Melicoccus bijugatus, commonly called Spanish lime, genip, guinep, genipe, ginepa, quenepa, canepa, mamon, limoncillo or mamoncillo, is a fruit-bearing tree in the soapberry family Sapindaceae, native or naturalised over a wide area of the tropics including South and Central America, Mexico, Puerto Rico, the Dominican Republic, Haiti and other parts of the Caribbean, and parts of Africa and the Pacific.
In 1888 German taxonomist Ludwig Radlkofer placed Melicoccus in the tribe Melicocceae together with eight other genera. In his monograph on the Neotropical members of the tribe Pedro Acevedo-Rodríguez suggested that although Talisia and Melicoccus appeared to form a monophyletic group, the other genera probably did not belong to the same lineage.The specific epithet bijugatus refers to the bijugate leaves, leaves which consist of two pairs of leaflets.
Trees can reach heights of up to 25 m and come with alternate, compound leaves. The leaves have 4 elliptic leaflets which are 5-12.5 cm long and 2.5–5 cm wide. They are typically dioecious plants however polygamous trees occur f rom time to time. Flowers have 4 petals and 8 stamens and produce void, green drupes which are 2.5–4 cm long and 2 cm wide. Their pulp is orange, salmon or yellowish in color with a somewhat juicy and pasty texture.
This fruit can be sweet or sour. In the southern areas of Mexico, it is generally eaten with chili powder, salt, and lime. The sweet varieties are generally eaten without condiments of any kind.

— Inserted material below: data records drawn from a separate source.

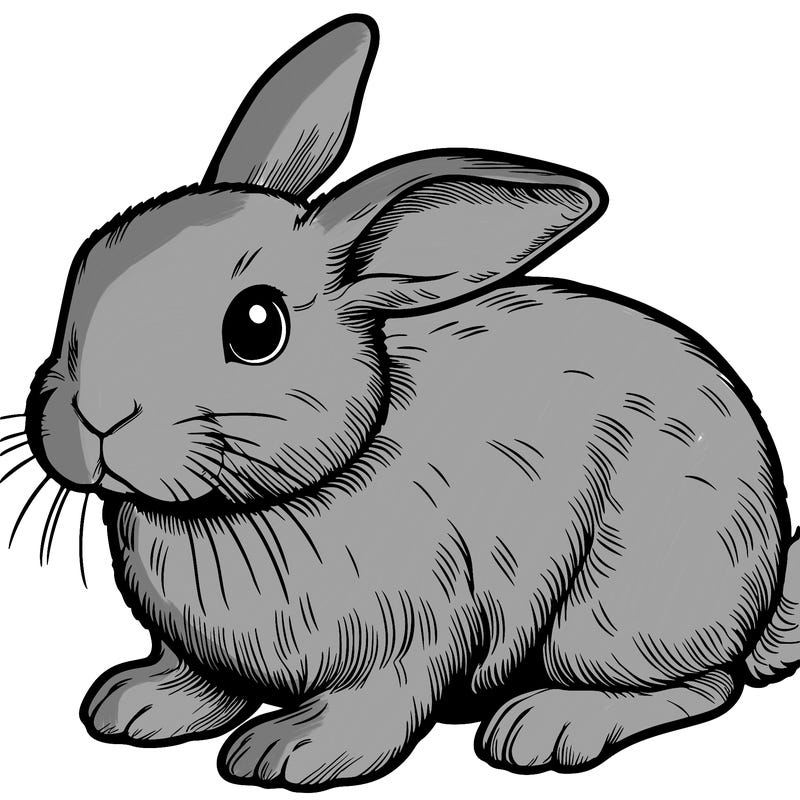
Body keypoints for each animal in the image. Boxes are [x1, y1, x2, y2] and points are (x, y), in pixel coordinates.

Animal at [14, 11, 800, 792]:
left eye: (256, 326)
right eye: (86, 262)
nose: (95, 416)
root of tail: (764, 587)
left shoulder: (415, 633)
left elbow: (378, 704)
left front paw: (291, 752)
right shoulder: (200, 651)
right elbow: (200, 681)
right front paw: (135, 705)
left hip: (619, 609)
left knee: (705, 684)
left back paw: (546, 725)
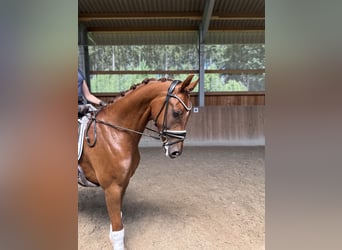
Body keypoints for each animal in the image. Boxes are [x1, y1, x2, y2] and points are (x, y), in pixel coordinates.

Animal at [78, 74, 198, 250]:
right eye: (176, 113)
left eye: (189, 115)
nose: (176, 151)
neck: (116, 133)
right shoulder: (112, 187)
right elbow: (118, 228)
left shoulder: (123, 183)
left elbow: (118, 219)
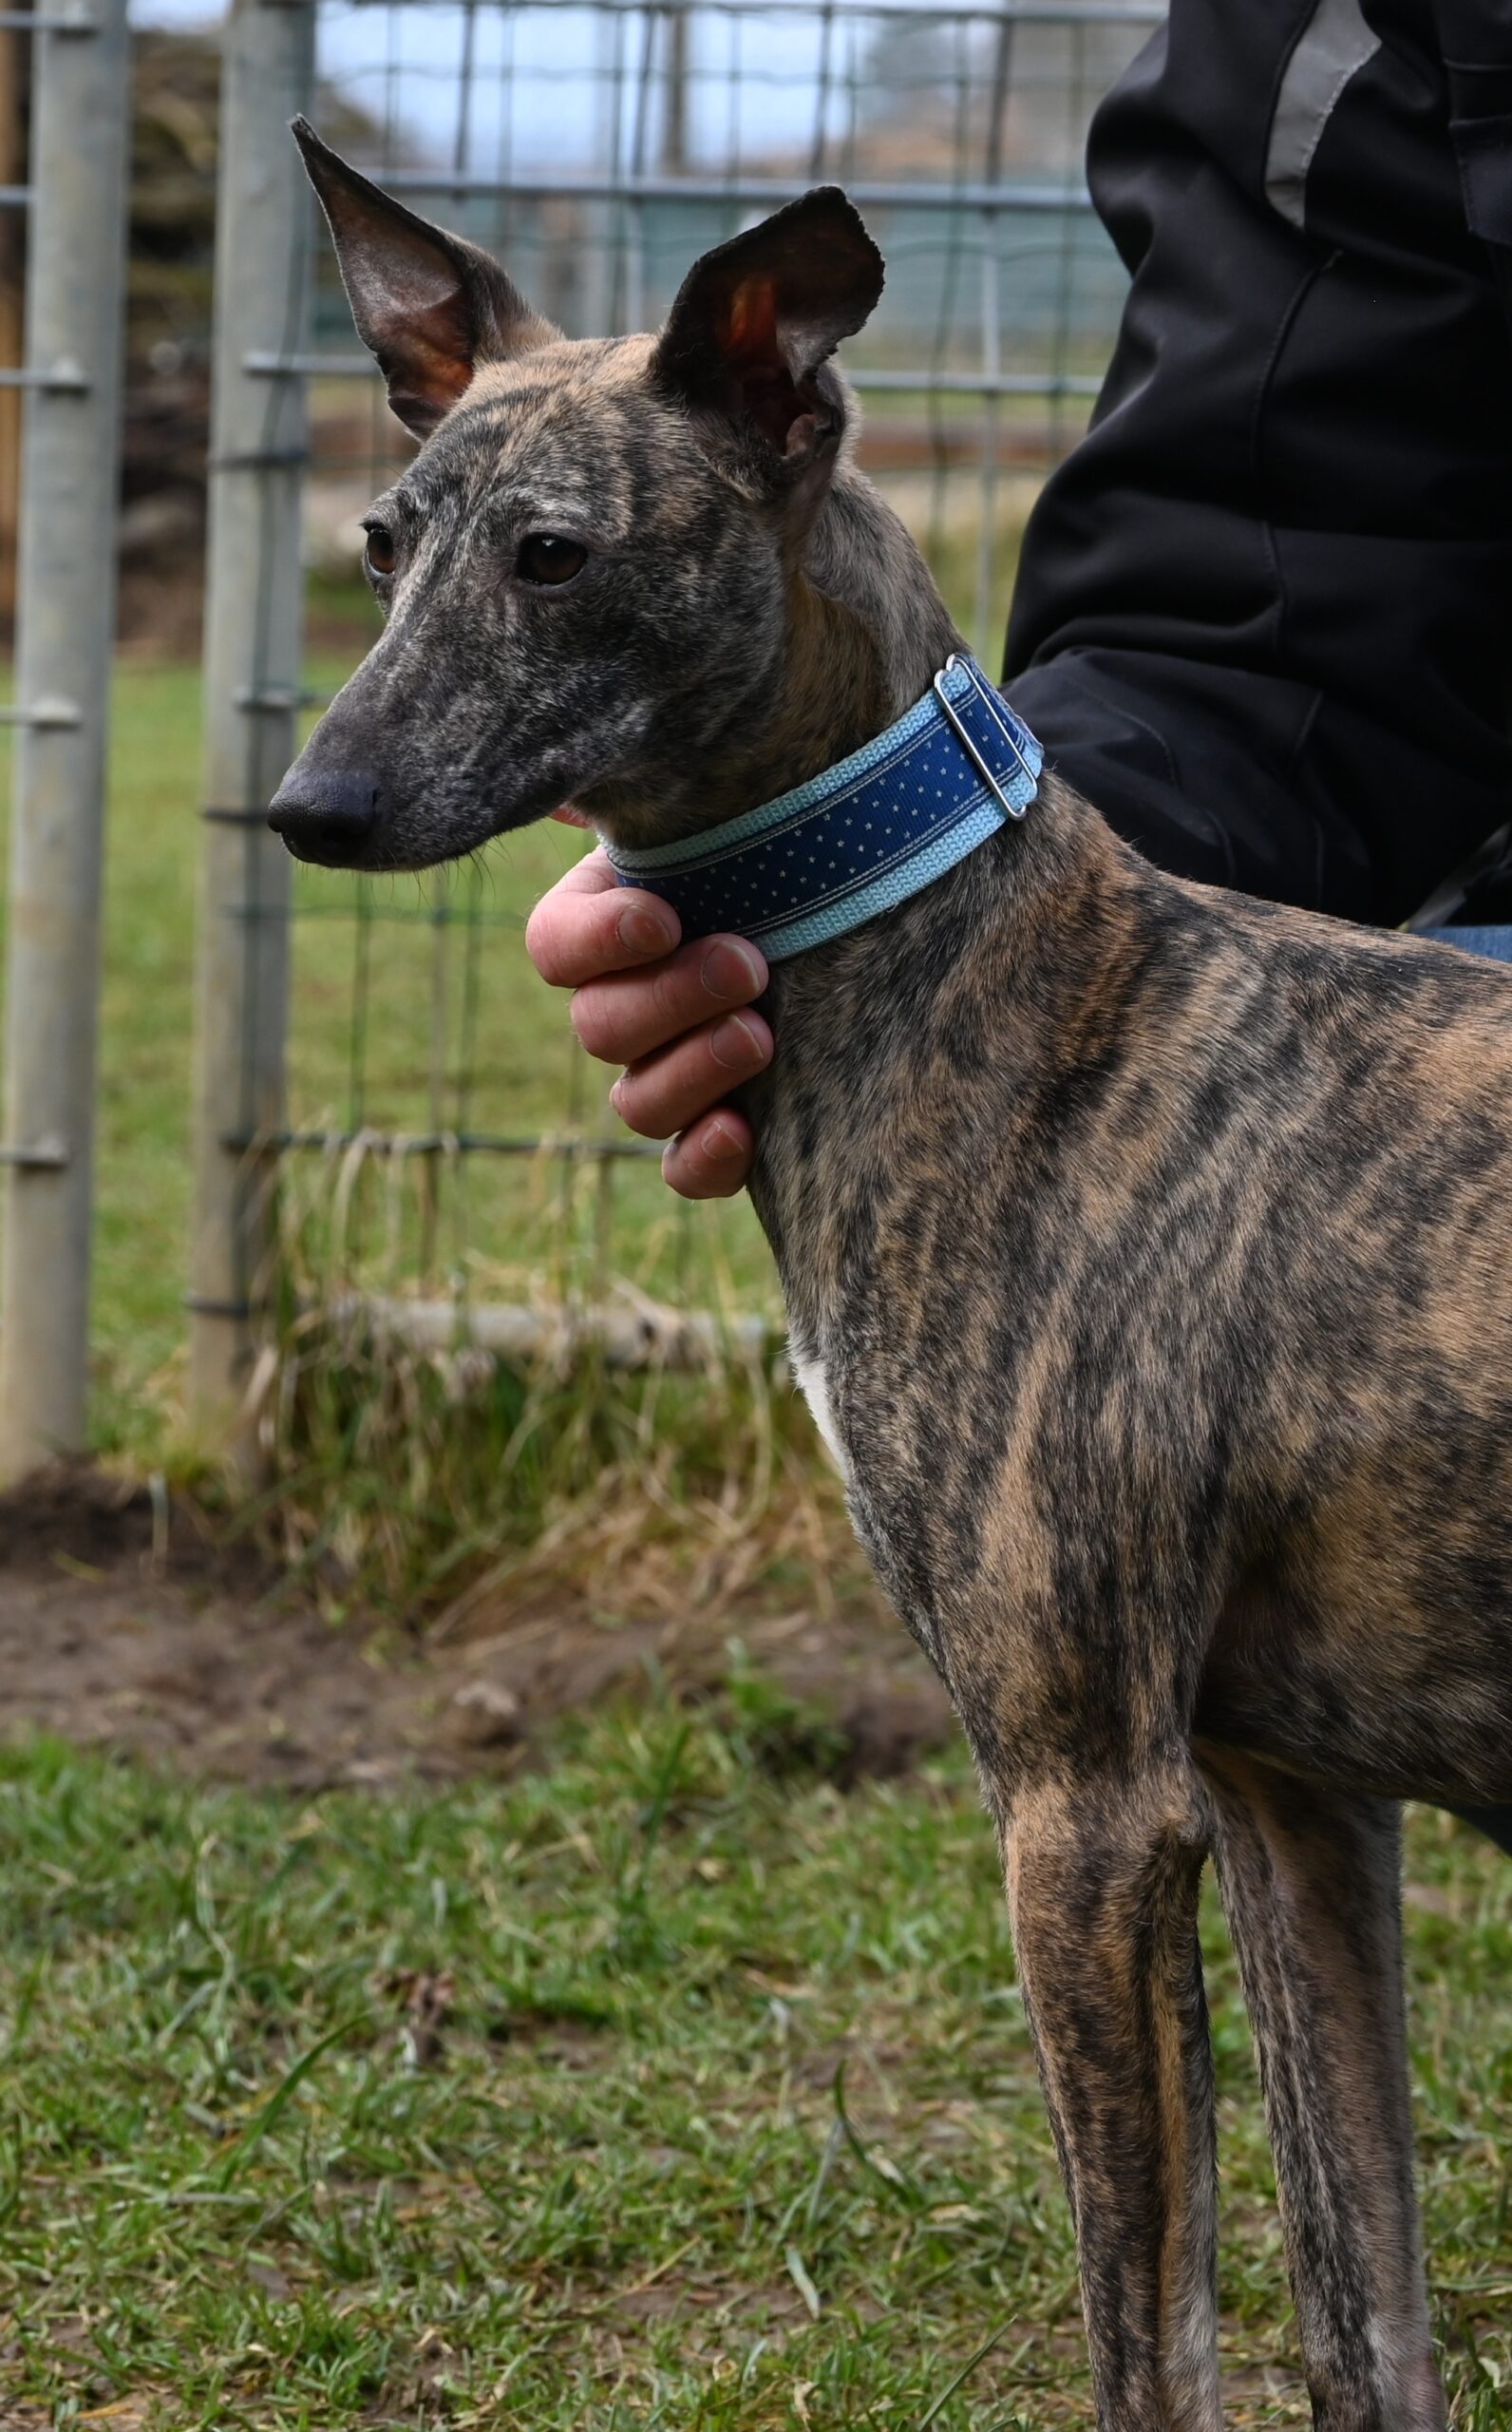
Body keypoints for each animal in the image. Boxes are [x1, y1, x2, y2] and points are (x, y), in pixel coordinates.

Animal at [272, 120, 1512, 2432]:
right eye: (385, 544)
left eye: (553, 557)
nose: (311, 805)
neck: (1016, 986)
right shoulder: (1299, 1806)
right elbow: (1362, 2308)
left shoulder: (1088, 1815)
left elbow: (1152, 2344)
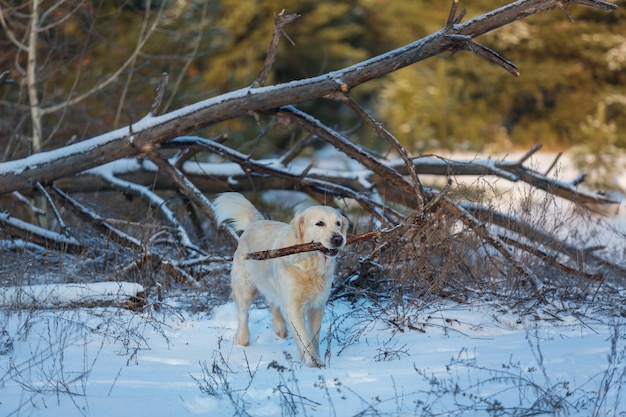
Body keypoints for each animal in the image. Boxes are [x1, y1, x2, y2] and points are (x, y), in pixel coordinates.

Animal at [213, 191, 348, 364]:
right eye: (320, 223)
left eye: (338, 223)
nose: (338, 239)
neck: (309, 265)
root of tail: (256, 222)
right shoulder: (293, 306)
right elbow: (304, 337)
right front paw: (312, 363)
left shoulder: (318, 305)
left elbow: (314, 337)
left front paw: (317, 359)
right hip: (245, 287)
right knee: (243, 312)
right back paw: (242, 339)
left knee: (272, 300)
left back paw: (280, 328)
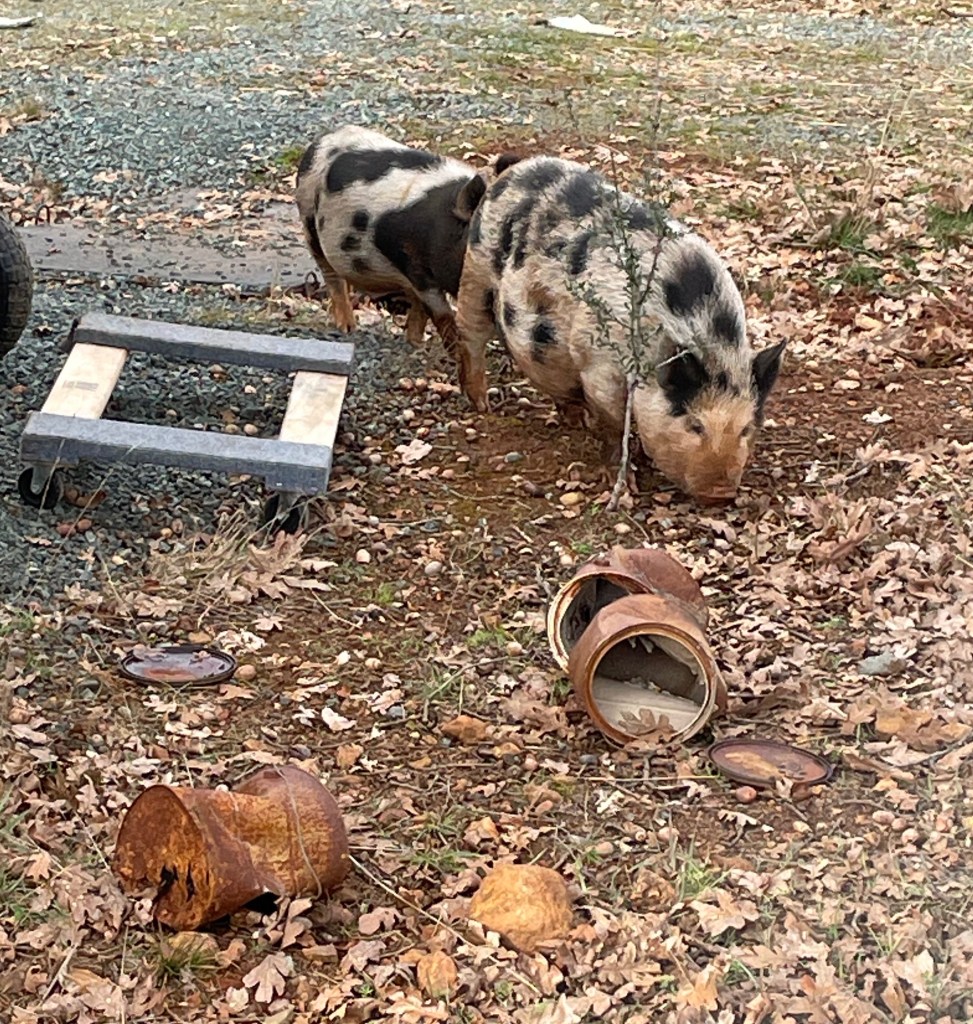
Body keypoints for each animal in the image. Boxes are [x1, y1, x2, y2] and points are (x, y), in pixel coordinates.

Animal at [295, 125, 511, 351]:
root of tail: (321, 140)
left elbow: (422, 309)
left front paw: (418, 344)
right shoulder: (415, 267)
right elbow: (441, 314)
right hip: (309, 221)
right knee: (332, 276)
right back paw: (348, 328)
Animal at [453, 155, 787, 504]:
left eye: (746, 428)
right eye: (695, 425)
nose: (721, 492)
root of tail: (515, 169)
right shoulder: (597, 363)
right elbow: (614, 423)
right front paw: (626, 485)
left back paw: (575, 418)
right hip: (476, 270)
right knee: (470, 334)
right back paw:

It is grown and cultivated for its ovoid, green fruit, which grow in bunches. The fruit, somewhat like a cross between a lychee and a lime, has a tight and thin, but rigid layer of skin, traditionally cracked by the teeth. Inside the skin is the tart, tangy, creamy pulp, which is sucked by putting the whole fruit inside the mouth because the seed takes most of the volume of what is inside the skin. Despite the light color of the fruit's flesh, the juice stains a dark brown color, and was often used by indigenous Arawak natives to dye cloth.The species is also commonly planted along roadsides as an ornamental tree.
Quenepa Fruit is full of fiber for lowering cholesterol and preventing constipation, also Vitamin A that boosts your immune system and prevents formation of urinary stones; Vitamin C which is very important as a great antioxidant; calcium which keeps your teeth and bones strong and helps prevent cancer; phosphorus which is important for digestion and regulating hormones.
Quenepa also contains a large amount of tryptophan which is important for good sleep... and lysine which is important for proper growth and for preventing herpes.
Quenepa Fruit lowers blood pressure and helps with asthma, and because Quenepa is full of antioxidants they also work to prevent cardiovascular disease, boost your immune system and prevent strokes.
Studies are being done on Quenepa as a anti-diabetic food because particular proteins in Quenepa lower blood sugar levels.
Quenepa Fruit is low in fat, calories, and cholesterol free! Some people say if you want to lose weight just keep eating Quenepa all day long it will keep you busy.
And the leaves of the Quenepa tree can be boiled and made into a tea which is great for intestinal problems.
The large seed of the Quenepa Fruit is also edible and can be cooked.. and once cooked they taste great. Roasted, crushed, and mixed with honey Quenepa seeds soothing away diarrhea, and in South America roast Quenepa Seeds are used as a substitute for cassava flour for baking.
In Colombia Quenepa juice is a staple and can be bought in stores, it’s sweet and wonderful tasting.
Remember Quenepa Fruit must be ripe otherwise they contain toxins, and because of the large seeds they are a potential choking hazard for children.